Sarda works with a leading buy-side firm in the Middle East and has over seven years of experience. He has assisted and overseen a number of projects related to macro-economic and thematic research across geographies.
Sarda said Romania’s GDP increased by 5.7 percent in the first quarter, the highest hike in the European Union. This, he said, was led by an increase in household consumption, which contributed about 4.8 percent to the GDP increase.
“We believe consumption will continue to be the primary engine of GDP growth in the coming years, backed by a rise in the minimum income and wages in the public sector,” Sarda said, also citing increases in public pensions and tax cuts.
Further, Sarda said, the government has started taking steps in the right direction toward growth.

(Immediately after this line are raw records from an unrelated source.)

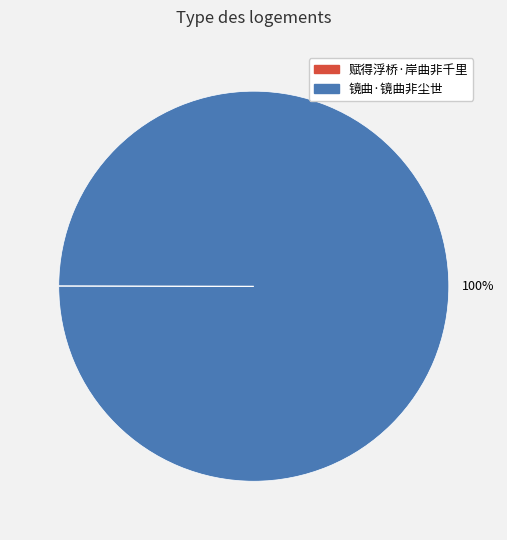

To the nearest percent, what percentage of the pie is 镜曲·镜曲非尘世?

100%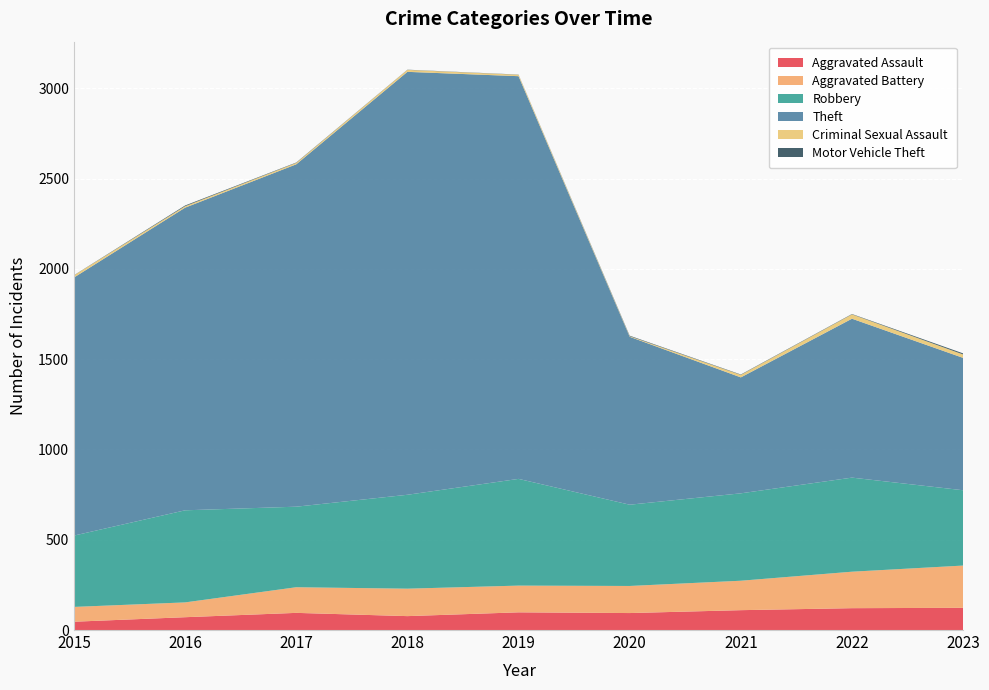

Reading left to right, extract all data points from this chart.

Aggravated Assault: 46	71	95	77	98	94	110	121	123
Aggravated Battery: 82	82	142	152	148	150	163	202	234
Robbery: 395	510	446	520	591	450	484	521	417
Theft: 1429	1676	1896	2342	2230	930	642	880	733
Criminal Sexual Assault: 12	8	8	11	8	3	14	24	19
Motor Vehicle Theft: 1	4	2	1	1	3	2	2	6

“Various reforms are expected to transfer the consumption-led economic growth to production-led growth by supporting private investment, through cancellation of the construction tax and low cost of funding,” Sarda said. “However, we feel that fiscal relaxation is likely to put pressure on the budget deficit, and may exceed the target of 3 percent of GDP set by the government. This could result in increased costs of government borrowings and lead to currency devaluation.”
Sarda also said the government might adopt cost-cutting measures if targets are not met, and these could be a “dampener” for future economic growth of the country.
“Going by the government’s commitment to rein in a budget deficit and simultaneously fuel economic growth, we expect it to maintain a prudent balance between fiscal austerity and structural reforms and send a positive signal to the global investor community,” Sarda said.